─── Listed entries

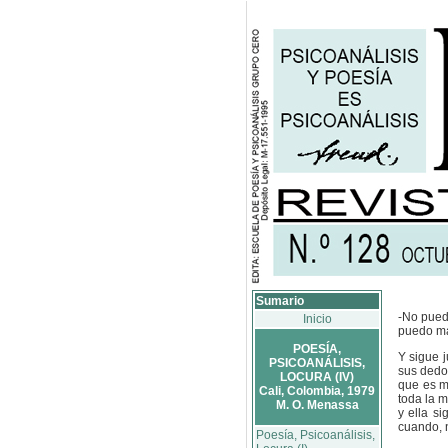
Sumario
-No pued
Inicio
puedo m
POESÍA,
Y sigue 
PSICOANÁLISIS,
sus dedos
LOCURA (IV)
que es m
Cali, Colombia, 1979
toda la 
M. O. Menassa
y ella s
cuando, 
Poesía, Psicoanálisis,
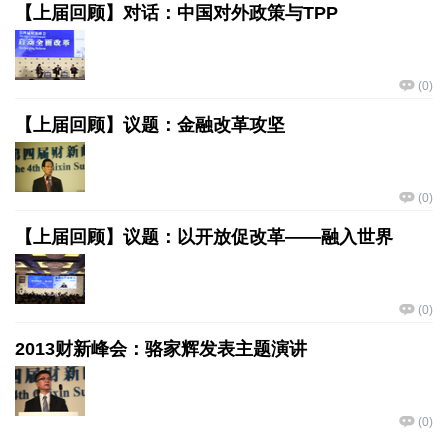
【上届回顾】对话：中国对外政策与TPP
(
0
)
【上届回顾】议题：金融改革攻坚
(
0
)
【上届回顾】议题：以开放促改革——融入世界
(
0
)
2013财新峰会：骆家辉发表主题演讲
(
0
)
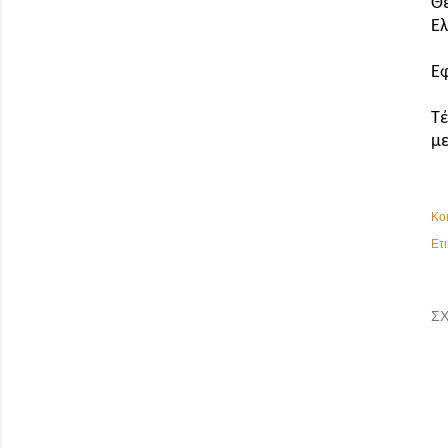
Θέ
Ελ
Εφ
Τέ
με
Κο
Ετι
ΣΧ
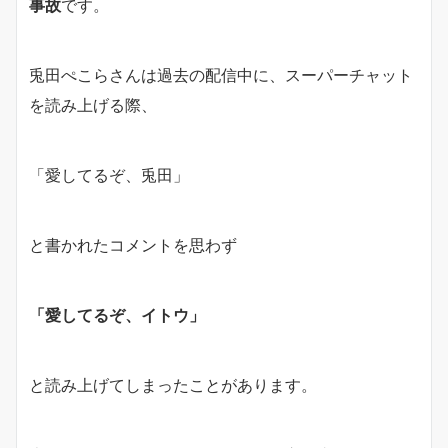
事故
です。
兎田ぺこらさんは過去の配信中に、スーパーチャット
を読み上げる際、
「愛してるぞ、兎田」
と書かれたコメントを思わず
「愛してるぞ、イトウ」
と読み上げてしまったことがあります。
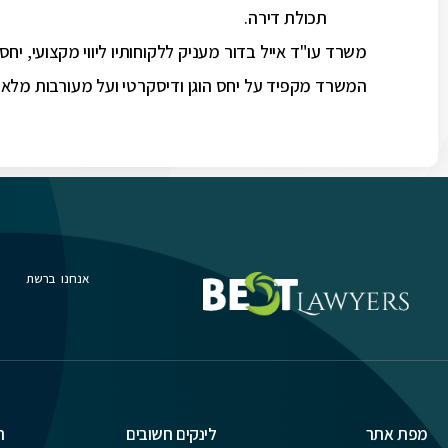
תכולת דירה.
משרד עו"ד אייל בדור מעניק ללקוחותיו ליווי מקצועי, יח
המשרד מקפיד על יחס הוגן ודיסקרטי ועל מעורבות מלאה 
אנחנו ברשת
מפת אתר
לינקים חשובים
ת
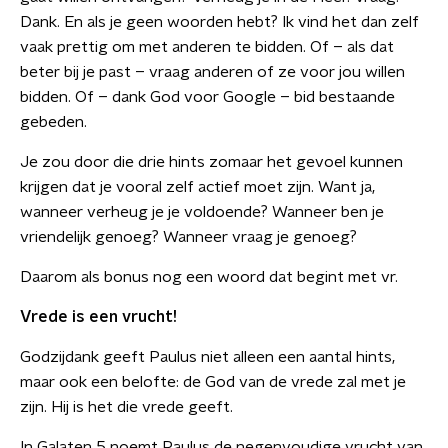
Dank. En als je geen woorden hebt? Ik vind het dan zelf
vaak prettig om met anderen te bidden. Of – als dat
beter bij je past – vraag anderen of ze voor jou willen
bidden. Of – dank God voor Google – bid bestaande
gebeden.
Je zou door die drie hints zomaar het gevoel kunnen
krijgen dat je vooral zelf actief moet zijn. Want ja,
wanneer verheug je je voldoende? Wanneer ben je
vriendelijk genoeg? Wanneer vraag je genoeg?
Daarom als bonus nog een woord dat begint met vr.
Vrede is een vrucht!
Godzijdank geeft Paulus niet alleen een aantal hints,
maar ook een belofte: de God van de vrede zal met je
zijn. Hij is het die vrede geeft.
In Galaten 5 noemt Paulus de negenvoudige vrucht van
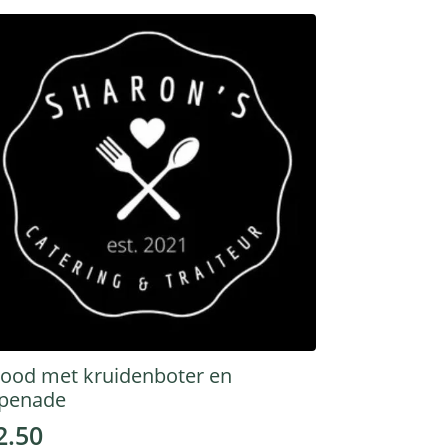
ood met kruidenboter en
apenade
2.50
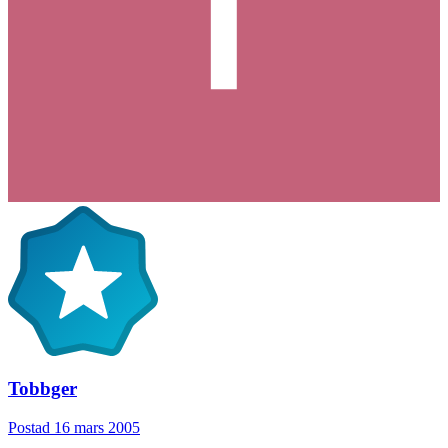
Tobbger
Postad
16 mars 2005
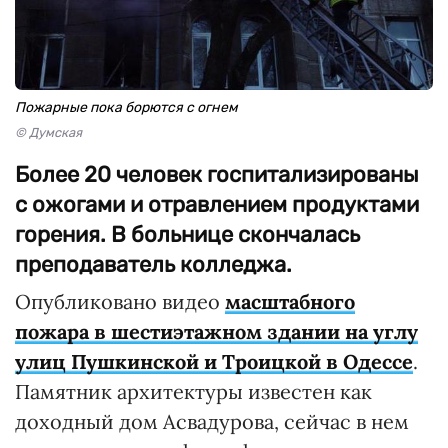
Пожарные пока борются с огнем
© Думская
Более 20 человек госпитализированы
с ожогами и отравлением продуктами
горения. В больнице скончалась
преподаватель колледжа.
Опубликовано видео
масштабного
пожара в шестиэтажном здании на углу
улиц Пушкинской и Троицкой в Одессе
.
Памятник архитектуры известен как
доходный дом Асвадурова, сейчас в нем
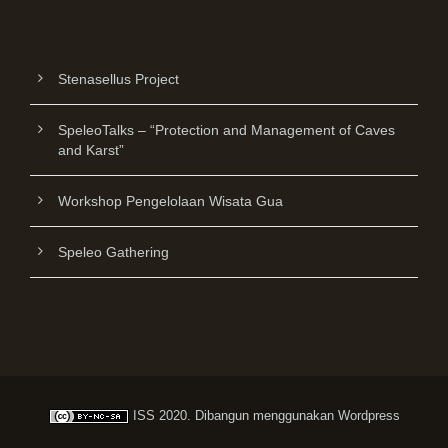
Stenasellus Project
SpeleoTalks – “Protection and Management of Caves
and Karst”
Workshop Pengelolaan Wisata Gua
Speleo Gathering
ISS
2020. Dibangun menggunakan
Wordpress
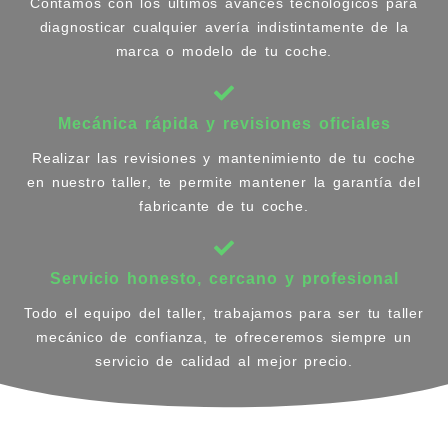
Contamos con los últimos avances tecnológicos para
diagnosticar cualquier avería indistintamente de la
marca o modelo de tu coche.
Mecánica rápida y revisiones oficiales
Realizar las revisiones y mantenimiento de tu coche
en nuestro taller, te permite mantener la garantía del
fabricante de tu coche.
Servicio honesto, cercano y profesional
Todo el equipo del taller, trabajamos para ser tu taller
mecánico de confianza, te ofreceremos siempre un
servicio de calidad al mejor precio.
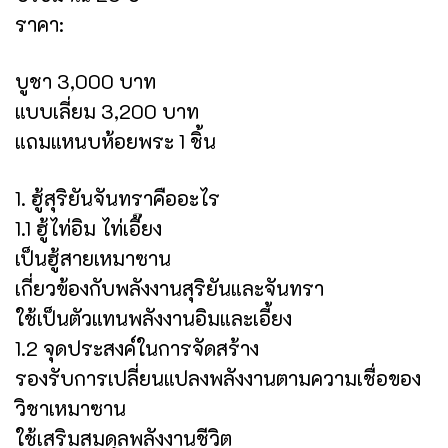
ราคา:
บูชา 3,000 บาท
แบบเลี่ยม 3,200 บาท
แถมแหนบห้อยพระ 1 ชิ้น
1. ฮู้สุริยันจันทราคืออะไร
1.1 ฮู้ไท่อิม ไท่เอี๊ยง
เป็นฮู้สายเหมาซาน
เกี่ยวข้องกับพลังงานสุริยันและจันทรา
ใช้เป็นตัวแทนพลังงานอิมและเอี้ยง
1.2 จุดประสงค์ในการจัดสร้าง
รองรับการเปลี่ยนแปลงพลังงานตามความเชื่อของ
วิชาเหมาซาน
ใช้เสริมสมดุลพลังงานชีวิต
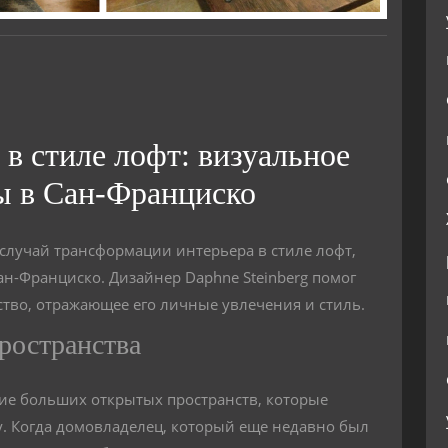
в стиле лофт: визуальное
ы в Сан-Франциско
случай трансформации интерьера в стиле лофт,
н-Франциско. Дизайнер Daphne Steinberg помог
тво, отражающее его личные увлечения и стиль.
ространства
ие больших открытых пространств, которые
у. Когда домовладелец, который еще недавно был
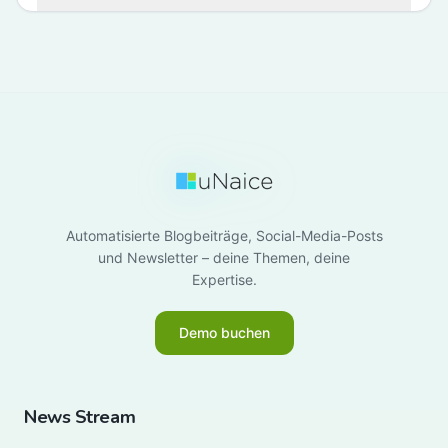
Automatisierte Blogbeiträge, Social-Media-Posts
und Newsletter – deine Themen, deine
Expertise.
Demo buchen
News Stream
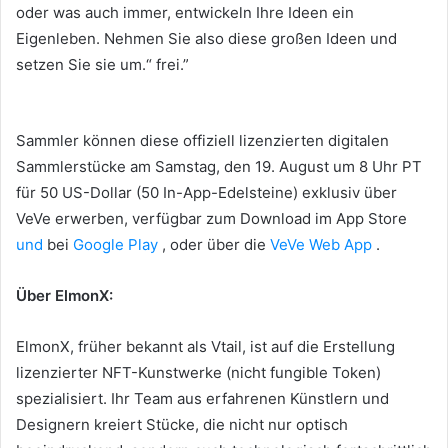
oder was auch immer, entwickeln Ihre Ideen ein
Eigenleben. Nehmen Sie also diese großen Ideen und
setzen Sie sie um.“ frei.”
Sammler können diese offiziell lizenzierten digitalen
Sammlerstücke am Samstag, den 19. August um 8 Uhr PT
für 50 US-Dollar (50 In-App-Edelsteine) exklusiv über
VeVe erwerben, verfügbar zum Download im App Store
und
bei
Google Play
, oder über die
VeVe Web App
.
Über ElmonX:
ElmonX, früher bekannt als Vtail, ist auf die Erstellung
lizenzierter NFT-Kunstwerke (nicht fungible Token)
spezialisiert.
Ihr Team aus erfahrenen Künstlern und
Designern kreiert Stücke, die nicht nur optisch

──────

→ About this exercise
Can you reproduce the text of every entry above word for word, leaving out the pictures?

→ Solution
Sumario
-No pued
Inicio
puedo m
POESÍA,
Y sigue 
PSICOANÁLISIS,
sus dedos
LOCURA (IV)
que es m
Cali, Colombia, 1979
toda la 
M. O. Menassa
y ella s
cuando, 
Poesía, Psicoanálisis,
【上届回顾】对话：中国对外政策与TPP
(
0
)
【上届回顾】议题：金融改革攻坚
(
0
)
【上届回顾】议题：以开放促改革——融入世界
(
0
)
2013财新峰会：骆家辉发表主题演讲
(
0
)
Θέ
Ελ
Εφ
Τέ
με
Κο
Ετι
ΣΧ
事故
です。
兎田ぺこらさんは過去の配信中に、スーパーチャット
を読み上げる際、
「愛してるぞ、兎田」
と書かれたコメントを思わず
「愛してるぞ、イトウ」
と読み上げてしまったことがあります。
תכולת דירה.
משרד עו"ד אייל בדור מעניק ללקוחותיו ליווי מקצועי, יח
המשרד מקפיד על יחס הוגן ודיסקרטי ועל מעורבות מלאה 
אנחנו ברשת
מפת אתר
לינקים חשובים
ת
Dank. En als je geen woorden hebt? Ik vind het dan zelf
vaak prettig om met anderen te bidden. Of – als dat
beter bij je past – vraag anderen of ze voor jou willen
bidden. Of – dank God voor Google – bid bestaande
gebeden.
Je zou door die drie hints zomaar het gevoel kunnen
krijgen dat je vooral zelf actief moet zijn. Want ja,
wanneer verheug je je voldoende? Wanneer ben je
vriendelijk genoeg? Wanneer vraag je genoeg?
Daarom als bonus nog een woord dat begint met vr.
Vrede is een vrucht!
Godzijdank geeft Paulus niet alleen een aantal hints,
maar ook een belofte: de God van de vrede zal met je
zijn. Hij is het die vrede geeft.
In Galaten 5 noemt Paulus de negenvoudige vrucht van
ood met kruidenboter en
apenade
2.50
Tobbger
Postad
16 mars 2005
Пожарные пока борются с огнем
© Думская
Более 20 человек госпитализированы
с ожогами и отравлением продуктами
горения. В больнице скончалась
преподаватель колледжа.
Опубликовано видео
масштабного
пожара в шестиэтажном здании на углу
улиц Пушкинской и Троицкой в Одессе
.
Памятник архитектуры известен как
доходный дом Асвадурова, сейчас в нем
Stenasellus Project
SpeleoTalks – “Protection and Management of Caves
and Karst”
Workshop Pengelolaan Wisata Gua
Speleo Gathering
ISS
2020. Dibangun menggunakan
Wordpress
Contamos con los últimos avances tecnológicos para
diagnosticar cualquier avería indistintamente de la
marca o modelo de tu coche.
Mecánica rápida y revisiones oficiales
Realizar las revisiones y mantenimiento de tu coche
en nuestro taller, te permite mantener la garantía del
fabricante de tu coche.
Servicio honesto, cercano y profesional
Todo el equipo del taller, trabajamos para ser tu taller
mecánico de confianza, te ofreceremos siempre un
servicio de calidad al mejor precio.
ราคา:
บูชา 3,000 บาท
แบบเลี่ยม 3,200 บาท
แถมแหนบห้อยพระ 1 ชิ้น
1. ฮู้สุริยันจันทราคืออะไร
1.1 ฮู้ไท่อิม ไท่เอี๊ยง
เป็นฮู้สายเหมาซาน
เกี่ยวข้องกับพลังงานสุริยันและจันทรา
ใช้เป็นตัวแทนพลังงานอิมและเอี้ยง
1.2 จุดประสงค์ในการจัดสร้าง
รองรับการเปลี่ยนแปลงพลังงานตามความเชื่อของ
วิชาเหมาซาน
ใช้เสริมสมดุลพลังงานชีวิต
в стиле лофт: визуальное
ы в Сан-Франциско
случай трансформации интерьера в стиле лофт,
н-Франциско. Дизайнер Daphne Steinberg помог
тво, отражающее его личные увлечения и стиль.
ространства
ие больших открытых пространств, которые
у. Когда домовладелец, который еще недавно был
Automatisierte Blogbeiträge, Social-Media-Posts
und Newsletter – deine Themen, deine
Expertise.
Demo buchen
News Stream
oder was auch immer, entwickeln Ihre Ideen ein
Eigenleben. Nehmen Sie also diese großen Ideen und
setzen Sie sie um.“ frei.”
Sammler können diese offiziell lizenzierten digitalen
Sammlerstücke am Samstag, den 19. August um 8 Uhr PT
für 50 US-Dollar (50 In-App-Edelsteine) exklusiv über
VeVe erwerben, verfügbar zum Download im App Store
und
bei
Google Play
, oder über die
VeVe Web App
.
Über ElmonX:
ElmonX, früher bekannt als Vtail, ist auf die Erstellung
lizenzierter NFT-Kunstwerke (nicht fungible Token)
spezialisiert.
Ihr Team aus erfahrenen Künstlern und
Designern kreiert Stücke, die nicht nur optisch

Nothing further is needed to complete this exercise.